Hi BW, and welcome to TP!
I was going to just say what the short answer to your question is, but then I realised I wasn't quite sure! So here's the not-so-short thinking-out-loud version. Hope it makes sense.
Firstly, perspective isn't really about the lens. It's about the relationship between the different objects in your image, and how far they are away from the camera.
If you want to take a head-and-shoulders portrait using a 10mm ultra-wide-angle lens, you have to be very very close to the subject in order to frame it properly. The lens will be only a few centimetres from their nose. At this distance, other features of their face (eyes, ears, chin etc.) will be a few centimetres further away, but in proportional terms that's a lot - maybe two or three times further away. That's why you get such an exaggerated perspective, with the nose looking so large.
If you want to take a head-and-shoulders portrait with a 600mm super-telephoto lens, you need to be a long long way away from the subject in order to frame it properly - maybe 30 meters or so. At this distance, the other features of their face (eyes, ears, chin etc.) will still be those same few centimetres further away, but in proportional terms that's very little - maybe 0.1% further away. That's why you get such an flattened perspective.
But the difference between these two cases isn't the lens - it's the distance to the subject. If you had the subject 30 metres away and took the photo with the 10mm lens, they'd be very very small in the middle of the picture. But if you enlarged it a lot you'd get essentially the same effect as with the 600mm lens, because their nose would only be 0.1% closer to the camera rather than half the distance.
OK so far?
So ... here's the short answer. (And it's not the one I was expecting!) If you use a 50mm lens on a full-frame camera for a portrait, then you should use a 30mm lens on a camera with an APS-C sensor. Why? Because the field of view is the same, and therefore the distance to the subject is the same in order to achieve the same composition, and it's the distance to the subject which determines whether or not the perspective is flattering.

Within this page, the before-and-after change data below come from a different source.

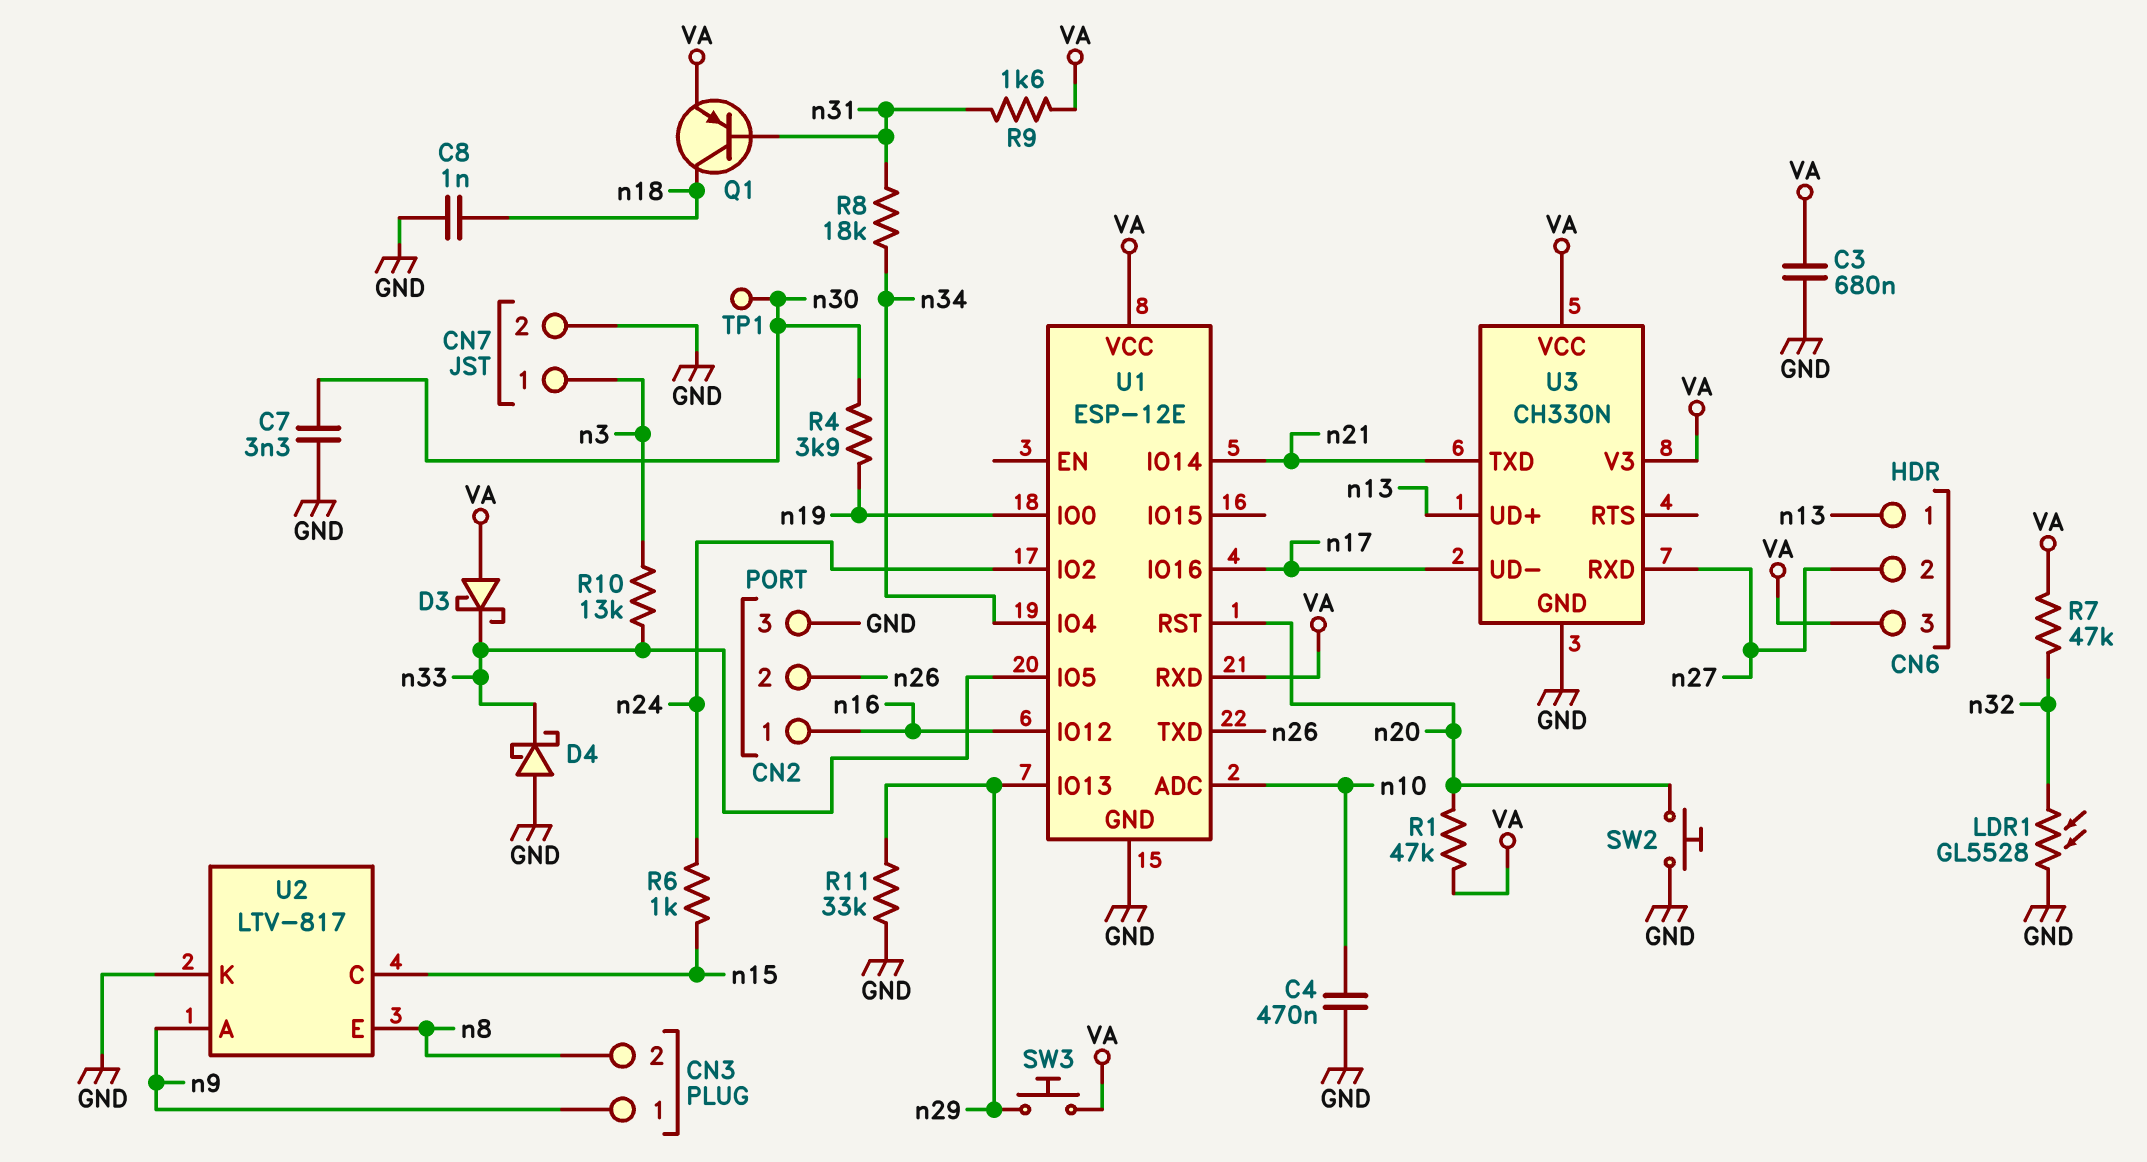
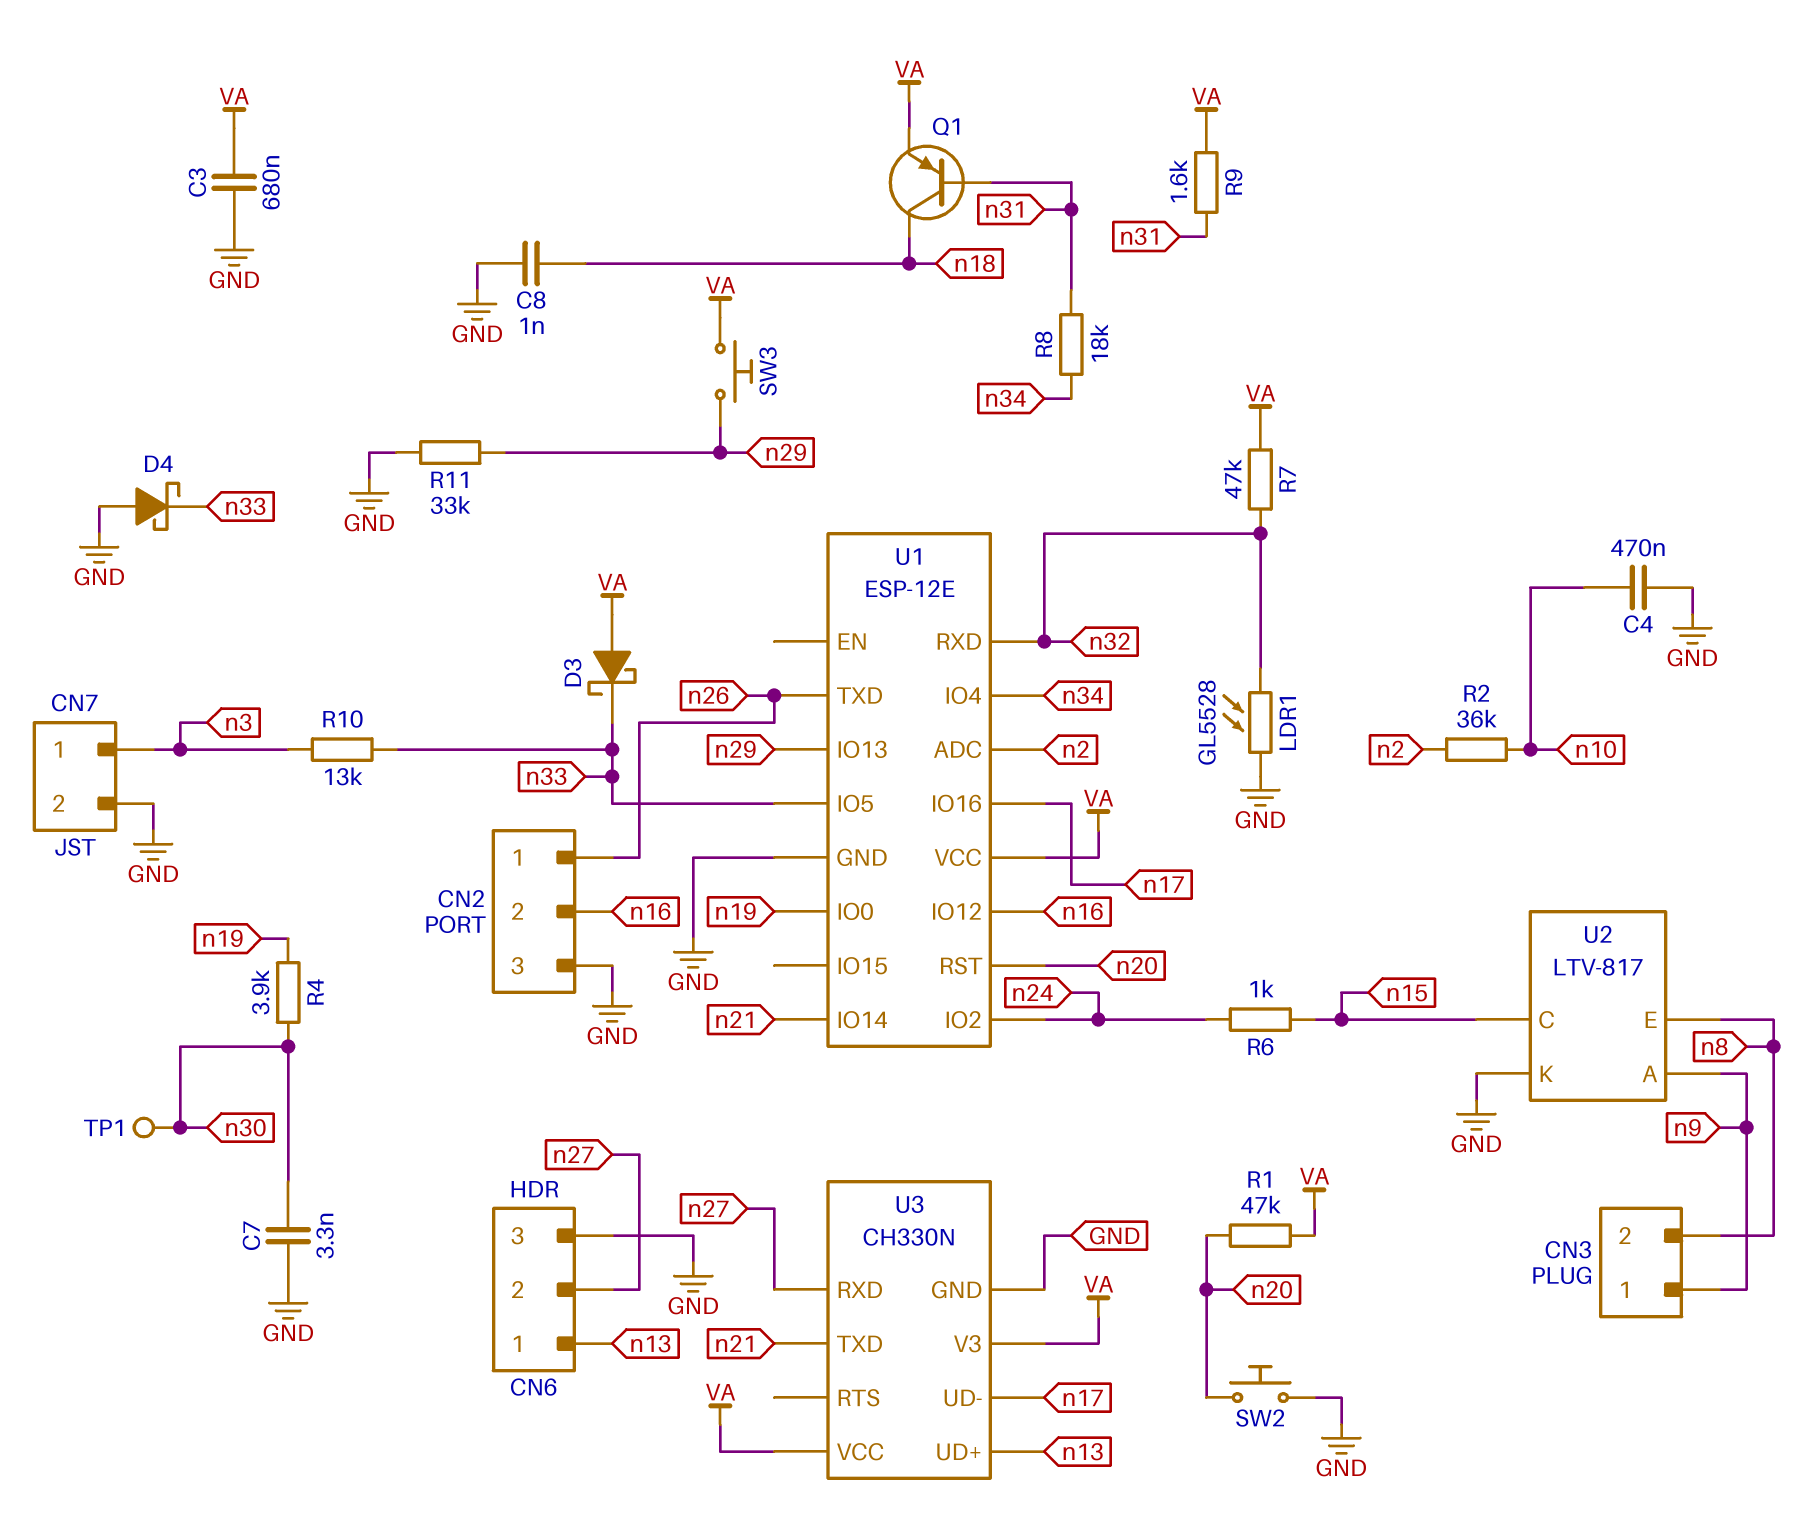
CN2 pin 1: n16 -> n26
CN2 pin 2: n26 -> n16
CN6 pin 3: VA -> GND
R2: none -> 36k (n2, n10)
U1 pin ADC: n10 -> n2
U1 pin RXD: VA -> n32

(For what it's worth, I think a slightly longer lens is better anyway. I'd prefer 85-135mm on a full-frame camera, and therefore 50-80mm on a 1.6x crop sensor. But that's just a matter of taste.)
If anybody else is reading this, please feel free to comment. As you can see, I'm not 100% sure of the ground on which I'm standing. (But don't just tell me I'm wrong - tell me why I'm wrong!)
EDIT: Canon Bob hadn't posted when I started my reply ... I was distracted by something in the middle of writing it!